Prevent steps from hanging indefinitely:

.step('call-external-api', {
  timeoutMs: 5000, // Fail after 5 seconds
  handler: async ({ input }) => {
    return await fetch(`https://slow-api.example.com/${input.id}`)
  },
})

Timeouts can also be set via the retry config:

.step('flaky-service', {
  retry: {
    maxAttempts: 3,
    backoff: 'exponential',
    initialDelayMs: 500,
    timeoutMs: 10000, // Each attempt times out after 10s
  },
  handler: async ({ input }) => { /* ... */ },
})

Step-level timeoutMs takes precedence over retry.timeoutMs.

Concurrency

By default, the engine processes one run at a time. Set concurrency to process multiple runs in parallel per tick:

const engine = createEngine({
  storage,
  workflows: [orderWorkflow],
  concurrency: 5, // Process up to 5 runs in parallel per tick (default: 1)
})

With concurrency: 5, each tick claims up to 5 pending runs and executes them concurrently. Steps within a single run still execute sequentially.

Run Cancellation

Cancel pending or running workflows:

const run = await engine.enqueue('order-fulfillment', { orderId: 'ORD_1', amount: 100 })

const cancelled = await engine.cancel(run.id)
// true if cancelled, false if already completed/failed/cancelled

Cancellation aborts the current step's AbortSignal immediately and prevents later steps from starting. If a handler ignores the signal, its underlying work may continue outside Reflow, but the run remains cancelled.

If your step handler cooperates with the provided AbortSignal, cancellation can stop it immediately:

.step('fetch-profile', async ({ input, signal }) => {
  const response = await fetch(`https://api.example.com/users/${input.userId}`, { signal })
  return await response.json()
})

Scheduled Workflows

Enqueue workflows on a recurring interval:

// Enqueue a cleanup workflow every hour
const scheduleId = engine.schedule('cleanup', { olderThanDays: 30 }, 60 * 60 * 1000)
-- -- --
PROBLEMS TO SOLVE »
A - In the Reflow documentation excerpt, which timeout setting takes precedence over retry.timeoutMs?
B - Extract from the Reflow documentation excerpt everything from "By default, the" down to "still execute sequentially.".
C - Continue the Reflow documentation excerpt from the point at which it stops.
The data that follow come from a separate source.

INFORMATION PROVIDED »
-- -- --
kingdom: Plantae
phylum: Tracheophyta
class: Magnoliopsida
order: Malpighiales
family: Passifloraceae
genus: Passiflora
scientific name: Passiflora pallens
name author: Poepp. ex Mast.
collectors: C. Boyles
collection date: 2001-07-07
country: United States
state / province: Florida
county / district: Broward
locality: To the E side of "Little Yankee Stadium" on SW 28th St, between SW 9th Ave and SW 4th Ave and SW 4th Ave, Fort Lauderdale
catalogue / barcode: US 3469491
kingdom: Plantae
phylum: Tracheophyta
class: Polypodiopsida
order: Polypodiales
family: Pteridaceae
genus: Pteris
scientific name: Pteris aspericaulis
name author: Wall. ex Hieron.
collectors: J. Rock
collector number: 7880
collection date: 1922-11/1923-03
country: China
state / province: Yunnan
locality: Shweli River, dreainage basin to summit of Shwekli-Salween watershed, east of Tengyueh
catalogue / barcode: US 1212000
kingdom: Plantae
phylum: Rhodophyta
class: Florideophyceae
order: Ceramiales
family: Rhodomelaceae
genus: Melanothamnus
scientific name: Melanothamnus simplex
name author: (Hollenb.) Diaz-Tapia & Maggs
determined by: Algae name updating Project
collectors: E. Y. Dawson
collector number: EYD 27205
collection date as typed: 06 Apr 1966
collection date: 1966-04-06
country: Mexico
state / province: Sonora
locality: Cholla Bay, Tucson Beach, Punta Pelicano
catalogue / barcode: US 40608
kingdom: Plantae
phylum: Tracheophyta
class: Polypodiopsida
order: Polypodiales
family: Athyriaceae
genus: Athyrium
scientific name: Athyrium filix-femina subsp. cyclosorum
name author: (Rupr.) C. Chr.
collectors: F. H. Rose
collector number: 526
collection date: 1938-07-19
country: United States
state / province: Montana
-- -- --
EXPECTED ANSWERS »
A - Step-level timeoutMs takes precedence over retry.timeoutMs.

B -
By default, the engine processes one run at a time. Set concurrency to process multiple runs in parallel per tick:

const engine = createEngine({
  storage,
  workflows: [orderWorkflow],
  concurrency: 5, // Process up to 5 runs in parallel per tick (default: 1)
})

With concurrency: 5, each tick claims up to 5 pending runs and executes them concurrently. Steps within a single run still execute sequentially.

C -
// Stop the schedule
engine.unschedule(scheduleId)

// await engine.stop() also clears all schedules

Crash Recovery

Reflow automatically resumes workflows from the last completed step. If your process crashes after step 2 of 5, a later engine instance can reclaim the stale running run after runLeaseDurationMs and continue at step 3 — completed steps are never re-executed.

// Process crashes here after 'charge' completed but before 'fulfill'
// On restart, the engine claims the run and skips 'charge'
await engine.start()

Storage

Reflow ships with three storage adapters:

SQLiteStorage — for Bun runtime. Uses the built-in bun:sqlite module with zero native dependencies.

import { SQLiteStorage } from 'reflow-ts/sqlite-bun'

const storage = new SQLiteStorage('./workflows.db')

SQLiteStorage — for Node.js. Uses better-sqlite3 (native addon). Persists to disk, uses WAL mode.

import { SQLiteStorage } from 'reflow-ts/sqlite-node'

const storage = new SQLiteStorage('./workflows.db')

MemoryStorage — used internally by the test helper. For custom use, import from reflow-ts/test.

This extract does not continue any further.